A conversa seguia animada quando, de repente, o cineasta foi chamado para comandar as câmeras. Estava tudo pronto. Eu o acompanhei esperando sugar um pouco do gênio de "O Homem Elefante" e "Coração Selvagem" em ação. Que privilégio!

No set, David é apresentado aos três atores que irão trabalhar na última sequência, a ser gravada logo após a próxima. Ele olha, pensa, anda um pouco com a cabeça baixa e as mãos para trás... Diz: "Acho que precisamos de um toque David Lynch aqui. Afinal, quem quer ver três personagens humanos, normais, em um filme de David Lynch?". O produtor aguarda uma resposta, que vem súbita: "Eu tenho umas fantasias de coelho lá em casa...". O produtor - antes tenso - sorri e, entusiasmado, brada em alegria: "Exatamente como em um filme de David Lynch".
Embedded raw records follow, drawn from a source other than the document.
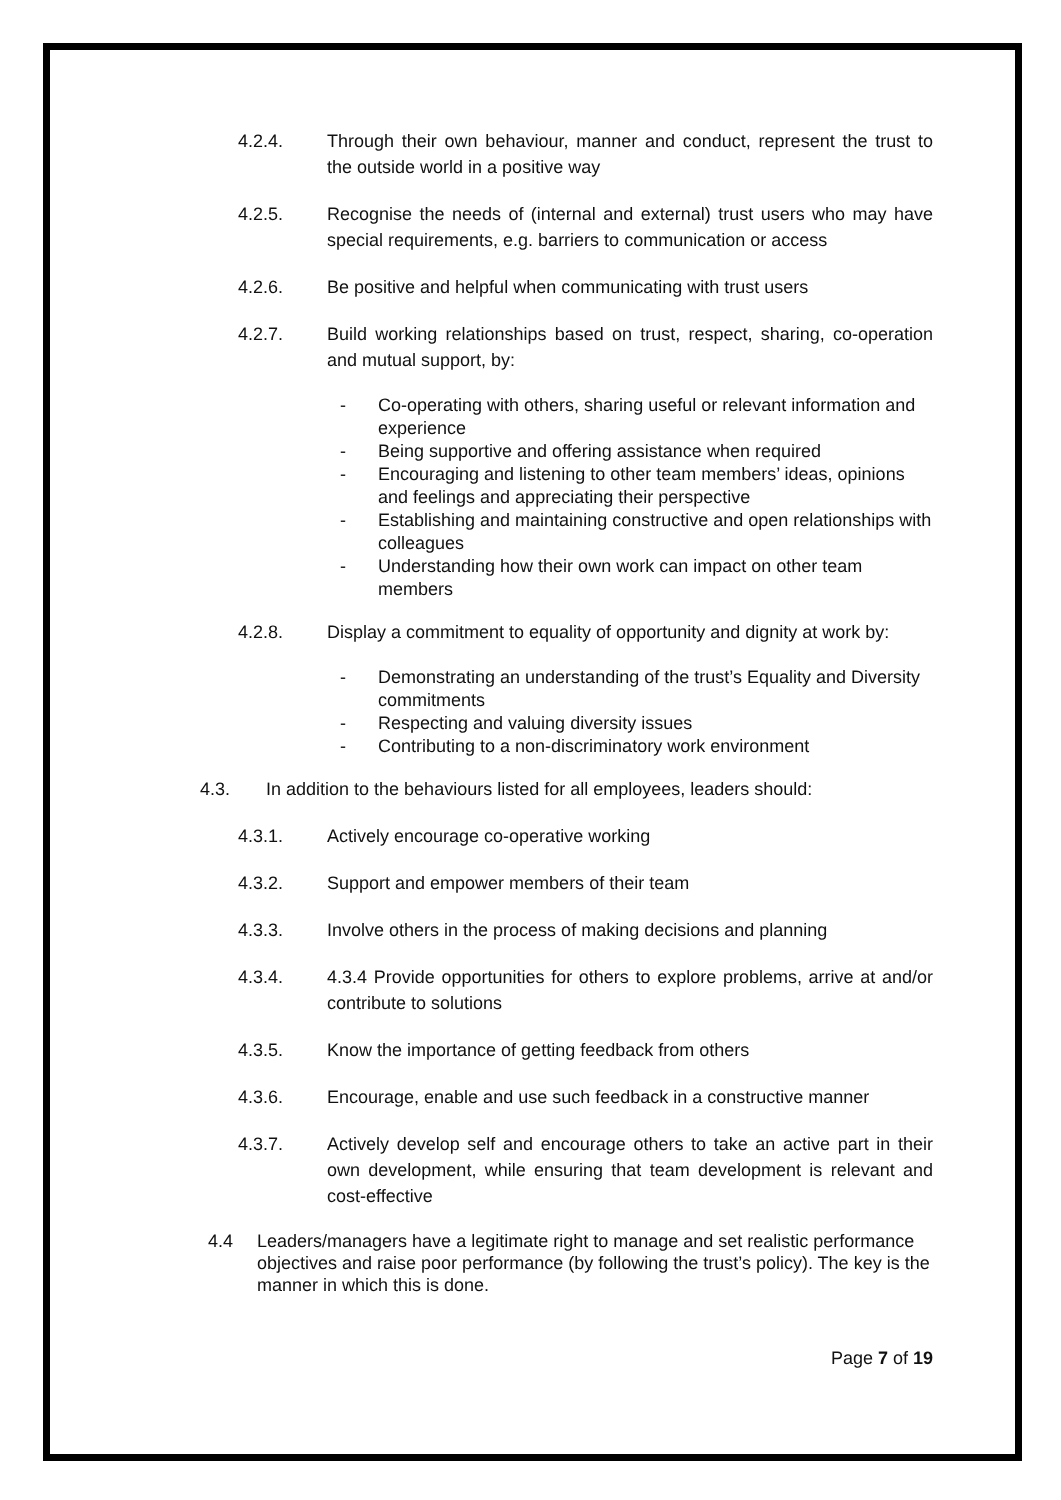4.2.4. Through their own behaviour, manner and conduct, represent the trust to the outside world in a positive way
4.2.5. Recognise the needs of (internal and external) trust users who may have special requirements, e.g. barriers to communication or access
4.2.6. Be positive and helpful when communicating with trust users
4.2.7. Build working relationships based on trust, respect, sharing, co-operation and mutual support, by:
- Co-operating with others, sharing useful or relevant information and experience
- Being supportive and offering assistance when required
- Encouraging and listening to other team members’ ideas, opinions and feelings and appreciating their perspective
- Establishing and maintaining constructive and open relationships with colleagues
- Understanding how their own work can impact on other team members
4.2.8. Display a commitment to equality of opportunity and dignity at work by:
- Demonstrating an understanding of the trust’s Equality and Diversity commitments
- Respecting and valuing diversity issues
- Contributing to a non-discriminatory work environment
4.3. In addition to the behaviours listed for all employees, leaders should:
4.3.1. Actively encourage co-operative working
4.3.2. Support and empower members of their team
4.3.3. Involve others in the process of making decisions and planning
4.3.4. 4.3.4 Provide opportunities for others to explore problems, arrive at and/or contribute to solutions
4.3.5. Know the importance of getting feedback from others
4.3.6. Encourage, enable and use such feedback in a constructive manner
4.3.7. Actively develop self and encourage others to take an active part in their own development, while ensuring that team development is relevant and cost-effective
4.4 Leaders/managers have a legitimate right to manage and set realistic performance objectives and raise poor performance (by following the trust’s policy). The key is the manner in which this is done.
Page 7 of 19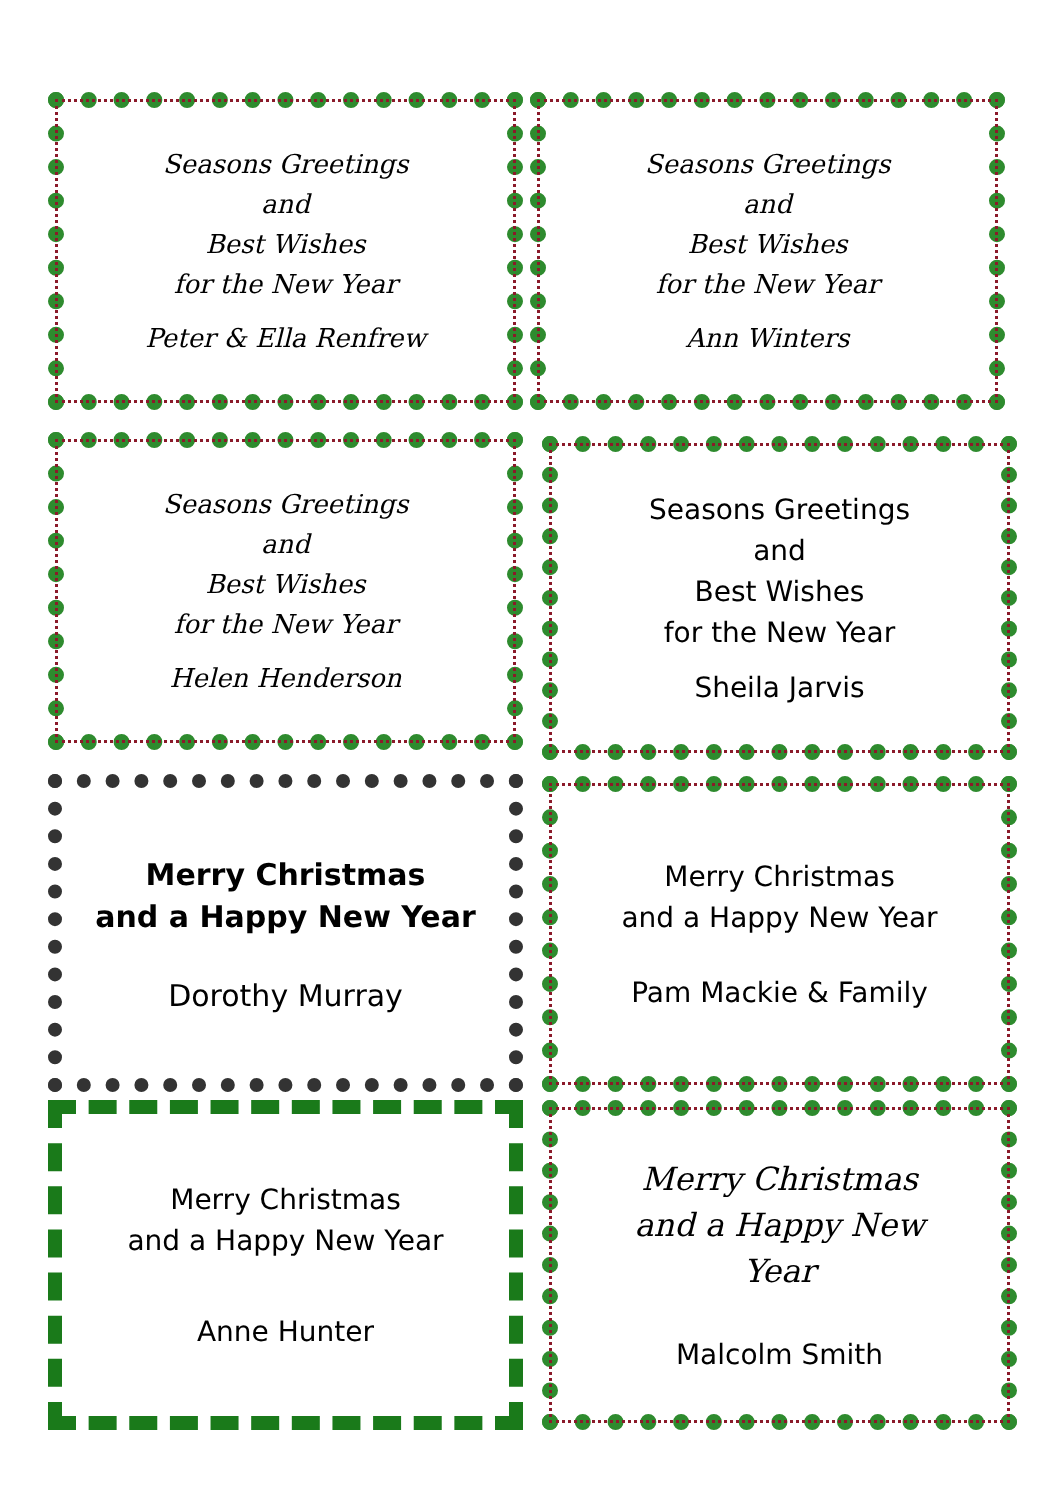Seasons Greetings
and
Best Wishes
for the New Year
Peter & Ella Renfrew
Seasons Greetings
and
Best Wishes
for the New Year
Ann Winters
Seasons Greetings
and
Best Wishes
for the New Year
Helen Henderson
Seasons Greetings
and
Best Wishes
for the New Year
Sheila Jarvis
Merry Christmas
and a Happy New Year
Dorothy Murray
Merry Christmas
and a Happy New Year
Pam Mackie & Family
Merry Christmas
and a Happy New Year
Anne Hunter
Merry Christmas
and a Happy New
Year
Malcolm Smith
Enquanto uma equipe de Alices corria atrás dos coelhos, um novo problema. Atrizes aguardavam orientação do diretor sobre a continuidade de uma cena, não descrita no roteiro. David Lynch vem até mim e pergunta: "Qual era aquela música da Kylie Minogue mesmo, aquela antiga, bem famosa?". Sem entender nada, respondi tímido: "Locomotion?". David sorriu e gritou para as meninas ensaiarem uma coreografia para "Locomotion". Loco, loco.

Os coelhos chegam, prontinhos para o abate, e acompanhandos por Laura Dern. A atriz pergunta a David Lynch qual sua motivação, a razão dos homens em traje de coelho, da dança. O diretor responde: "Laura, minha querida, esse é um problema para os espectadores resolverem. É isso o que eles esperam de um filme de David Lynch, um choque de realidade perdido no tempo, sem razões emocionais, mas também cheio de racionais emoções". Okey. Cheers!

Durante a gravação, Mimosa apareceu e balançou seu sininho, todo fashion. Lynch, educado, pediu desculpas a todos e saiu andando vagarosamente com sua vaquinha por Mulholland Drive, cantarolando "Love Me Tender". Peguei minhas coisas e voltei para casa. Não sem antes roubar uma bituca de cigarro que David Lynch havia fumado e atirado no chão.

"Inland Empire" é um filme de David Lynch. O cineasta, assim como Jean Luc Godard, é uma caricatura de si mesmo, uma sombra do passado. Tudo o que vemos é falso, como a própria pretensão artística do diretor.

Ao ver David Lynch sumir no horizonte com sua vaquinha, e já com a mala nas costas, pronto para retornar ao meu mundinho pacato e previsível, perguntei ao segurança do estúdio para onde eles estavam indo. "Para o brejo", disse ele.


(Trilha Sonora: Vários - VH1: The Big 80's)

2 Comments:

Anonymous Anônimo said...

Programão, hein? As filmagens estão rolando aqui em Sampa mesmo? Você deveria arrumar um freela na produção, já que se mostrou um ótimo assistente para assuntos aleatórios. rs

10:59 AM  
Blogger Unknown said...

hahaha Agora que vi que tudo não passou de um delírio seu.